(Page-level text extractions)
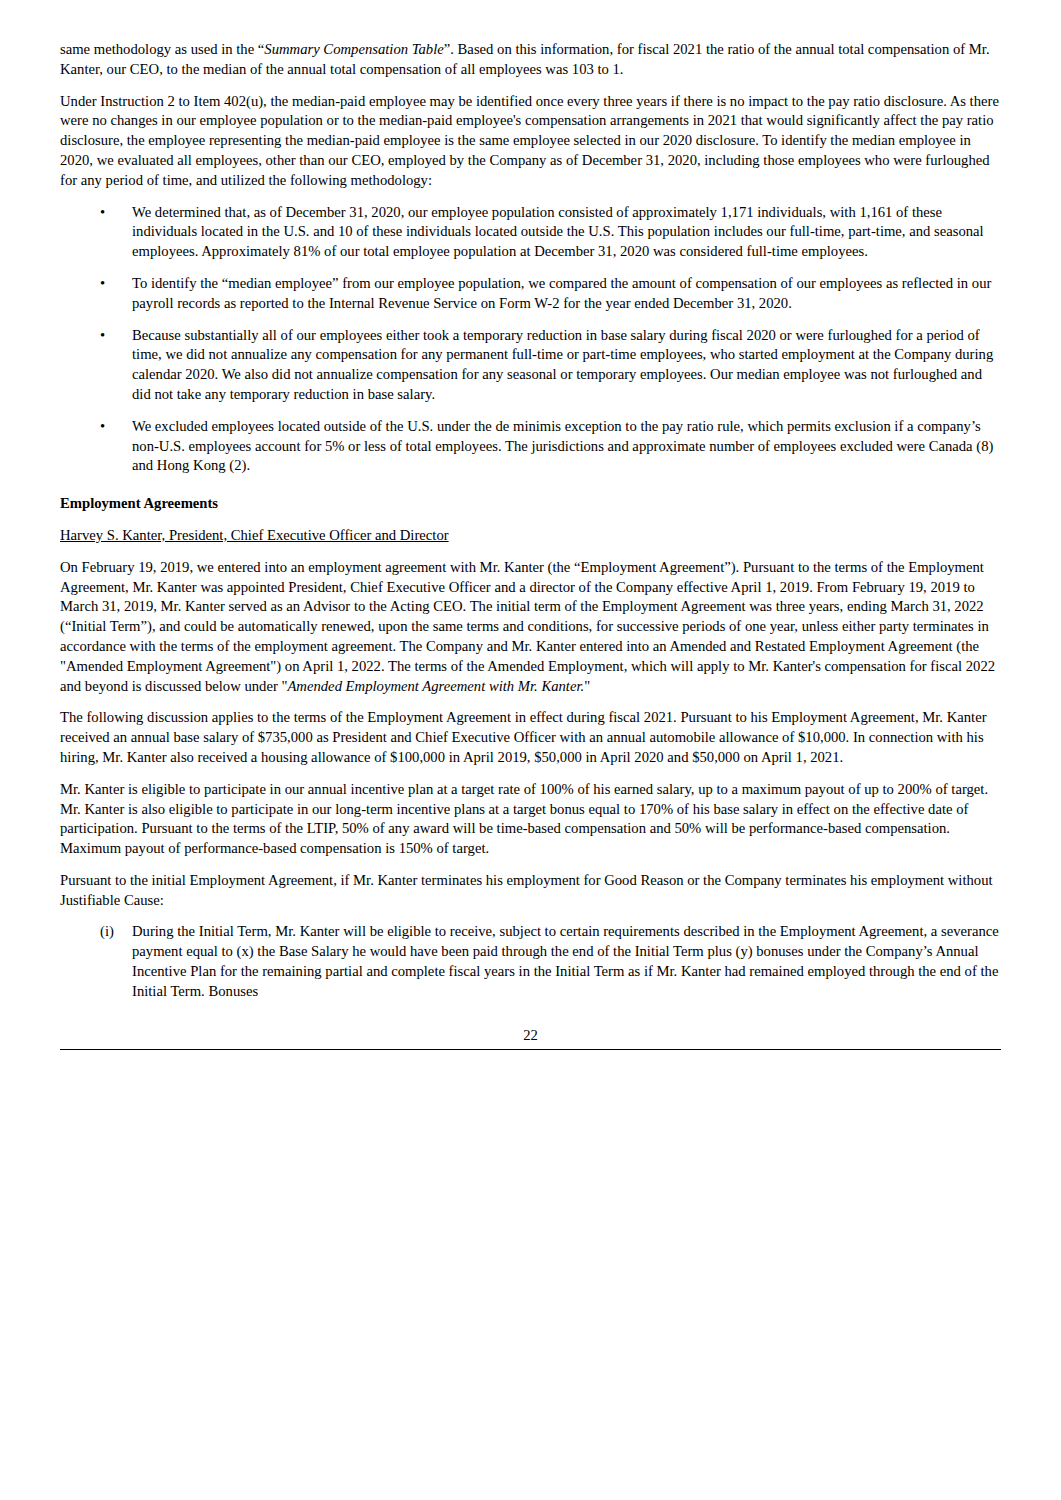same methodology as used in the “Summary Compensation Table”. Based on this information, for fiscal 2021 the ratio of the annual total compensation of Mr. Kanter, our CEO, to the median of the annual total compensation of all employees was 103 to 1.
Under Instruction 2 to Item 402(u), the median-paid employee may be identified once every three years if there is no impact to the pay ratio disclosure. As there were no changes in our employee population or to the median-paid employee's compensation arrangements in 2021 that would significantly affect the pay ratio disclosure, the employee representing the median-paid employee is the same employee selected in our 2020 disclosure. To identify the median employee in 2020, we evaluated all employees, other than our CEO, employed by the Company as of December 31, 2020, including those employees who were furloughed for any period of time, and utilized the following methodology:
We determined that, as of December 31, 2020, our employee population consisted of approximately 1,171 individuals, with 1,161 of these individuals located in the U.S. and 10 of these individuals located outside the U.S. This population includes our full-time, part-time, and seasonal employees. Approximately 81% of our total employee population at December 31, 2020 was considered full-time employees.
To identify the “median employee” from our employee population, we compared the amount of compensation of our employees as reflected in our payroll records as reported to the Internal Revenue Service on Form W-2 for the year ended December 31, 2020.
Because substantially all of our employees either took a temporary reduction in base salary during fiscal 2020 or were furloughed for a period of time, we did not annualize any compensation for any permanent full-time or part-time employees, who started employment at the Company during calendar 2020. We also did not annualize compensation for any seasonal or temporary employees. Our median employee was not furloughed and did not take any temporary reduction in base salary.
We excluded employees located outside of the U.S. under the de minimis exception to the pay ratio rule, which permits exclusion if a company’s non-U.S. employees account for 5% or less of total employees. The jurisdictions and approximate number of employees excluded were Canada (8) and Hong Kong (2).
Employment Agreements
Harvey S. Kanter, President, Chief Executive Officer and Director
On February 19, 2019, we entered into an employment agreement with Mr. Kanter (the “Employment Agreement”). Pursuant to the terms of the Employment Agreement, Mr. Kanter was appointed President, Chief Executive Officer and a director of the Company effective April 1, 2019. From February 19, 2019 to March 31, 2019, Mr. Kanter served as an Advisor to the Acting CEO. The initial term of the Employment Agreement was three years, ending March 31, 2022 (“Initial Term”), and could be automatically renewed, upon the same terms and conditions, for successive periods of one year, unless either party terminates in accordance with the terms of the employment agreement. The Company and Mr. Kanter entered into an Amended and Restated Employment Agreement (the "Amended Employment Agreement") on April 1, 2022. The terms of the Amended Employment, which will apply to Mr. Kanter's compensation for fiscal 2022 and beyond is discussed below under "Amended Employment Agreement with Mr. Kanter."
The following discussion applies to the terms of the Employment Agreement in effect during fiscal 2021. Pursuant to his Employment Agreement, Mr. Kanter received an annual base salary of $735,000 as President and Chief Executive Officer with an annual automobile allowance of $10,000. In connection with his hiring, Mr. Kanter also received a housing allowance of $100,000 in April 2019, $50,000 in April 2020 and $50,000 on April 1, 2021.
Mr. Kanter is eligible to participate in our annual incentive plan at a target rate of 100% of his earned salary, up to a maximum payout of up to 200% of target. Mr. Kanter is also eligible to participate in our long-term incentive plans at a target bonus equal to 170% of his base salary in effect on the effective date of participation. Pursuant to the terms of the LTIP, 50% of any award will be time-based compensation and 50% will be performance-based compensation. Maximum payout of performance-based compensation is 150% of target.
Pursuant to the initial Employment Agreement, if Mr. Kanter terminates his employment for Good Reason or the Company terminates his employment without Justifiable Cause:
(i)
During the Initial Term, Mr. Kanter will be eligible to receive, subject to certain requirements described in the Employment Agreement, a severance payment equal to (x) the Base Salary he would have been paid through the end of the Initial Term plus (y) bonuses under the Company’s Annual Incentive Plan for the remaining partial and complete fiscal years in the Initial Term as if Mr. Kanter had remained employed through the end of the Initial Term. Bonuses
22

Exercise brief ▸
The stretch of entries above that starts with the line containing "Employment Agreements" and goes on through the line containing "Harvey S. Kanter, President, Chief" is to be transcribed exactly, and no other line is to be transcribed.

Result of this exercise ▸
Employment Agreements
Harvey S. Kanter, President, Chief Executive Officer and Director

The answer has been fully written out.